In a world where ransomware and other cyberattacks are rampant, any delay in the restoration of data can damage or interrupt workflows supporting citizen services.
FREMONT, CA: Data protection and cybersecurity are generally hot topics in the news. For the coming 2020 elections, state officials are concerned over funding and security. The National Association State Chief Information Officers is guiding state and local partners, emphasizing the significance of routine data backup in light of rising cyber attacks on governments, rapid restore, and data backup are essential than ever.
Moreover, governments are becoming a prime target for cyberattacks, including ransomware, which limits access to crucial systems and data until a transaction is made. As a result, the government is unable to access the data they need to function effectively.
Flash storage can help in restoring data
Local and state governments need to keep a massive volume of data for a significant amount of time and sometimes indefinitely. The process generally involves backing up to tape or virtual tape libraries according to spinning disks, then do restore tests sporadically over a year, which takes a lot of time.
The restore part of the equation typically is treated with much less urgency than the backup. However, today, the government can’t wait for hours or days to get the data restored, especially when a ransomware attack restricts access to all data in the provider’s environment. Data must be utilizable, and quick restoration of data is very crucial. Any procrastination can impact critical workflows that assist citizen services.
As artificial intelligence and analytics gain traction in government, flash storage, and rapid restore, it provides a new opportunity to utilize data for purposes beyond disaster recovery or security. For example, chatbots on agency websites answer increasingly intricate questions and execute client assistance tasks that earlier drained employee hours and resources.

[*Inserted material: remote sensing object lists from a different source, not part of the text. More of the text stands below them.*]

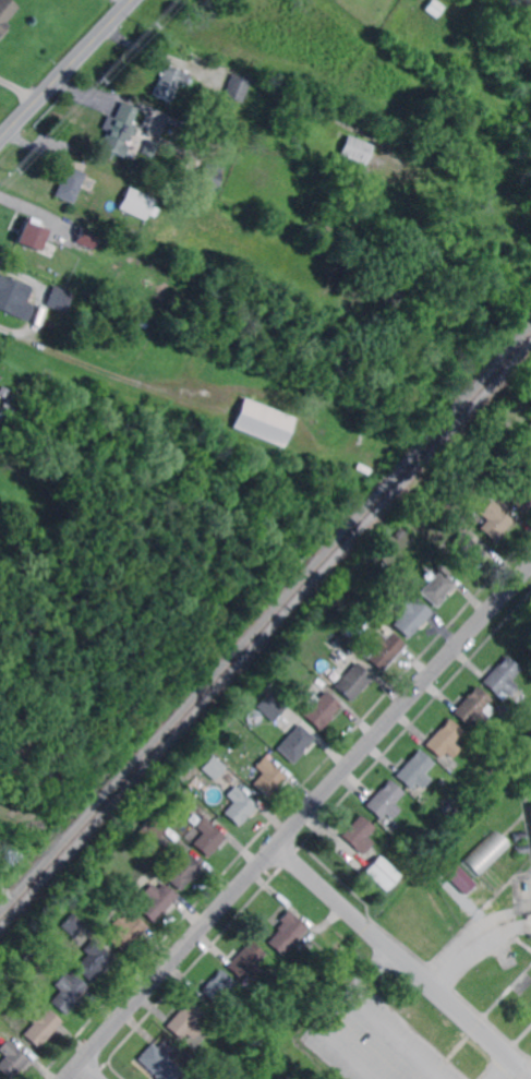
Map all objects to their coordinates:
road: (131, 0)
building: (433, 8)
building: (6, 13)
road: (67, 70)
building: (170, 82)
building: (238, 87)
building: (529, 93)
building: (121, 129)
building: (151, 147)
building: (357, 149)
building: (209, 177)
building: (69, 184)
building: (136, 204)
building: (516, 205)
road: (33, 216)
building: (149, 233)
building: (31, 237)
building: (88, 238)
building: (9, 293)
road: (40, 293)
building: (61, 298)
building: (14, 405)
building: (264, 422)
building: (528, 429)
building: (363, 468)
building: (443, 489)
building: (523, 491)
building: (495, 521)
building: (466, 554)
building: (439, 588)
building: (412, 616)
railway: (265, 627)
building: (388, 649)
building: (504, 676)
building: (355, 681)
building: (300, 689)
building: (258, 690)
building: (288, 696)
building: (273, 705)
building: (475, 708)
building: (323, 709)
building: (503, 710)
building: (447, 739)
building: (297, 743)
building: (215, 767)
building: (419, 771)
building: (270, 777)
building: (186, 801)
building: (386, 801)
building: (241, 805)
building: (530, 805)
building: (451, 812)
road: (300, 823)
building: (153, 829)
building: (361, 834)
building: (210, 836)
building: (520, 836)
building: (522, 849)
building: (487, 852)
building: (182, 869)
building: (383, 873)
building: (149, 874)
building: (87, 875)
building: (459, 877)
road: (324, 887)
building: (159, 901)
building: (75, 924)
building: (129, 931)
building: (289, 932)
parking lot: (470, 936)
building: (333, 955)
building: (53, 959)
building: (94, 960)
building: (248, 962)
building: (221, 988)
building: (69, 992)
road: (450, 1000)
building: (188, 1020)
building: (43, 1025)
parking lot: (377, 1040)
building: (12, 1059)
building: (162, 1062)
road: (91, 1070)

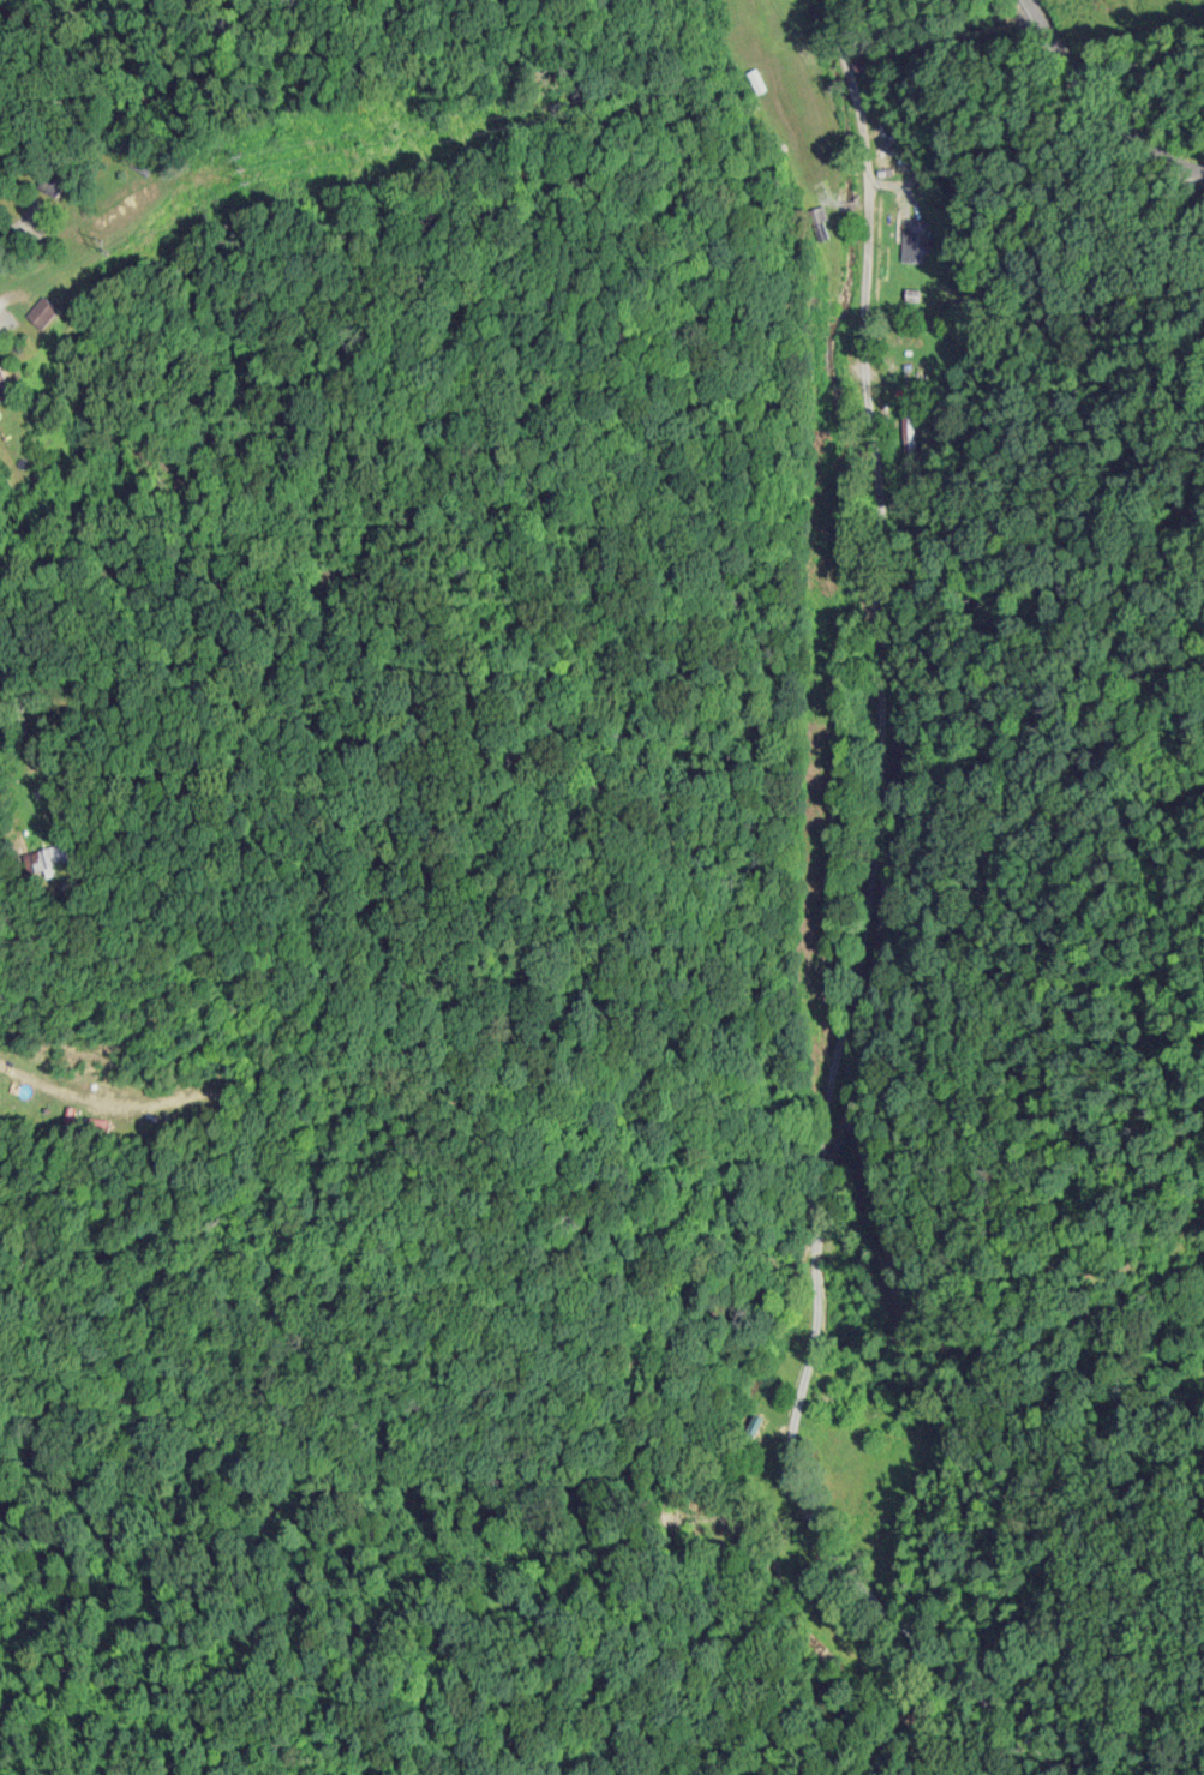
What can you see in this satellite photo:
road: (850, 18)
power tower: (741, 70)
road: (1097, 114)
power tower: (108, 235)
building: (916, 240)
road: (7, 281)
road: (33, 308)
building: (0, 382)
road: (31, 691)
road: (840, 941)

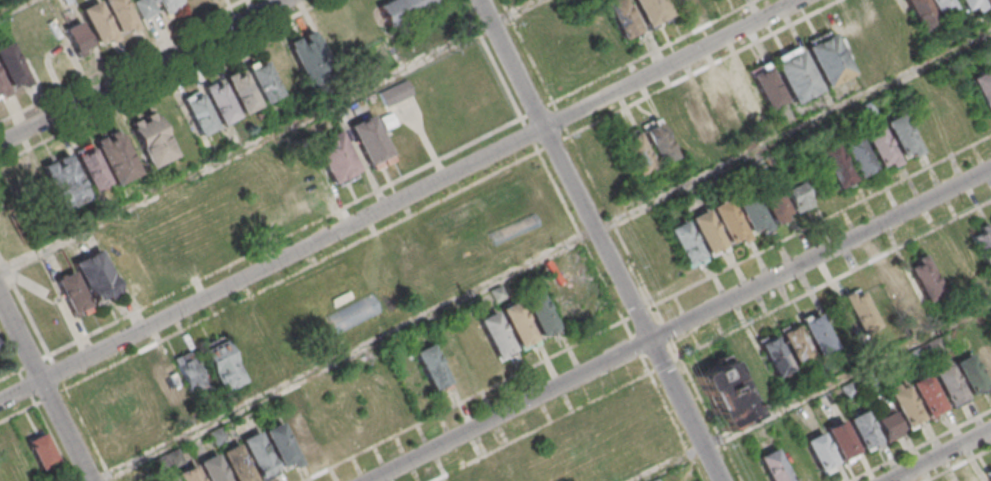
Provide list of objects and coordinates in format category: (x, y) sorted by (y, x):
building: (985, 0)
building: (684, 3)
building: (972, 4)
road: (14, 7)
building: (941, 7)
building: (154, 8)
building: (400, 8)
building: (651, 11)
building: (921, 14)
building: (119, 15)
building: (621, 18)
building: (97, 24)
building: (77, 38)
building: (851, 42)
building: (308, 52)
building: (827, 57)
road: (123, 61)
building: (11, 65)
road: (143, 72)
building: (795, 73)
road: (606, 77)
road: (690, 77)
building: (263, 81)
road: (164, 82)
building: (766, 88)
building: (983, 89)
building: (2, 91)
building: (241, 92)
building: (396, 95)
building: (744, 97)
building: (219, 103)
building: (724, 109)
building: (198, 113)
building: (702, 120)
building: (388, 122)
road: (531, 135)
road: (270, 136)
building: (901, 136)
building: (151, 140)
building: (657, 140)
building: (369, 142)
building: (879, 146)
building: (636, 152)
building: (857, 155)
building: (334, 156)
building: (836, 166)
building: (90, 168)
building: (63, 182)
building: (797, 197)
building: (772, 200)
road: (400, 201)
road: (345, 207)
building: (749, 211)
building: (990, 217)
building: (728, 221)
building: (706, 231)
road: (601, 240)
building: (684, 243)
building: (982, 243)
road: (546, 255)
building: (95, 275)
building: (923, 277)
road: (286, 280)
building: (900, 288)
building: (71, 293)
building: (575, 306)
road: (647, 306)
building: (859, 310)
building: (539, 314)
road: (681, 324)
building: (517, 325)
building: (816, 332)
building: (495, 336)
road: (713, 339)
road: (42, 340)
building: (795, 343)
building: (773, 355)
building: (985, 358)
building: (223, 368)
building: (430, 369)
building: (189, 373)
building: (971, 376)
building: (168, 384)
building: (950, 386)
road: (45, 387)
road: (814, 391)
building: (725, 394)
building: (928, 397)
road: (35, 403)
building: (907, 408)
building: (888, 426)
road: (677, 427)
building: (864, 432)
building: (217, 437)
building: (302, 438)
building: (842, 442)
road: (923, 447)
building: (281, 448)
building: (41, 453)
building: (821, 454)
road: (940, 455)
building: (258, 457)
building: (17, 460)
building: (236, 465)
road: (960, 465)
building: (774, 467)
building: (212, 470)
building: (188, 475)
building: (989, 478)
building: (171, 480)
building: (470, 480)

An all-flash platform can be utilized as a data hub, allowing both the latest backup environment and the exploration of data’s secondary uses that might have huge benefits across cities and states.
The bottom line is that though the backup is a great start, it is not sufficient since data volumes continue to balloon, and malevolent actors loom. Rapid restore is crucial for a successful backup, and flash storage offers a strong means for ensuring data availability and usability at a moment’s notice.